As you can see, chicken is present, but there’s no rice, and any inclusion of broccoli is implied by “vegetables.” For what it’s worth, Schwarzenegger did recommend the consumption of broccoli in an L.A. Times article about dieting in 1984, but even then, it was packaged amongst other vegetables and complex carbohydrates. Overall, his diet had a lot more going for it — especially in terms of muscle-building — than limiting himself to just chicken, broccoli and rice.

And yet, post-Arnold, that’s essentially what a bodybuilder’s diet has been reduced to — no matter their level. For instance, in 1990, local bodybuilder Murray McElroy was interviewed for the El Paso Times and divulged he ate chicken, fish, rice, oatmeal and broccoli almost exclusively. “I get the best results from rice,” he explained. “It gives me high starch, high carbohydrates and zero fats. It’s perfect for what I want. White rice is good, too, because it digests quicker, and I’m able to burn it off faster.”

Similarly, in 1997, female bodybuilder Penny Bolender told The Columbian that three out of her four daily meals consisted of “a plain chicken breast, a cup of plain white rice, a cup of steamed broccoli and water.”

The preference for this limited menu seems to have to do with an aversion to dietary fat — something that’s almost altogether absent from a chicken-broccoli-rice nutrition plan.

To his credit, when bodybuilder Eric Palumbo, winner of the Mr. South Jersey competition, described his diet to the Philadelphia Inquirer in 1993, he acknowledged that he consumed copious amounts of pasta, rice and potatoes during the periods in which his size increased before he switched over to the familiar “chicken, broccoli and a little rice” for weight-cutting purposes during the two weeks prior to competitions. “The closer to the show you get, you really get nuts because the body is so depleted and run down,” elaborated Palumbo.

Basically, somehow, someway, the chicken-broccoli-rice diet trickled down to the lowest levels of bodybuilding, as even competitors with zero major victories were subsisting on dietary regimens leaning heavily upon it.

Why are YouTubers now regarding “chicken-broccoli-rice” or “CBR” as slang for potential steroid abuse?

Because so many Hollywood stars have attributed their dramatic body transformations to the combination that it’s become memeable, if not downright laughable. 

A diet in which significant fat content is totally absent isn’t gonna do much for the production of key hormones for muscle creation, not to mention the absence of any micronutrients that are also essential for crafting show-worthy muscles. Meanwhile, supplementation with steroids and other hormones is capable of pushing the body through some of these nutrient shortages while enabling it to add muscle in spite of them. 

And so, the idea that the CBR diet can elevate the musculature of a non-bodybuilder to the extent where it would rival that of a lifetime natural bodybuilder is ludicrous to many people who are experienced evaluators of physiques that are both on and off the sauce.

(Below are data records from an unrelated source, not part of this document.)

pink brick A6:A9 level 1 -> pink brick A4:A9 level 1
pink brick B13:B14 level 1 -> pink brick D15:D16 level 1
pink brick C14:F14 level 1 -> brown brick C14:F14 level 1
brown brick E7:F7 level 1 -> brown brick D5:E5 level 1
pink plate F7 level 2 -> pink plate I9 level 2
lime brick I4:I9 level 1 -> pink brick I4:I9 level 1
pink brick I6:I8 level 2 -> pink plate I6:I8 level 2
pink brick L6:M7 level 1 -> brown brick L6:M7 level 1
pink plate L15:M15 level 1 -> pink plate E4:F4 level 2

“Here’s the question boys: Do you think that body is naturally achievable?” asked popular YouTuber Philion as he investigated the three-year, 39-pound body transformation of Michael B. Jordan. “It’s one thing if he did it naturally, and it’s another if it’s ‘natty achievable.’ I’m gonna be honest guys: You can get that size, but I don’t think he did it naturally. It’s too much too quick. He put on 39 pounds of pure muscle supposedly in three years. It’s potentially achievable if you have the frame for it and you’re like a maxed-out natty lifter, but he’s not.” (For the record, Jordan has never said anything on the record about using steroids to acquire his Creed and Black Panther physiques.)

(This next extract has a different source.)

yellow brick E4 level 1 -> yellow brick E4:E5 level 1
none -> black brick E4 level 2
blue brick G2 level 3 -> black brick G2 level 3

All of which is to say, the next time that you hear that a previously svelte actor has added an implausible quantity of muscle mass in an alarmingly short period of time while nourishing themselves solely with chicken, broccoli and rice — a bulk-trimming diet plan for most bodybuilders — instead of flexing a respectful bicep to salute the achievement, you should be cocking an eyebrow in suspicion.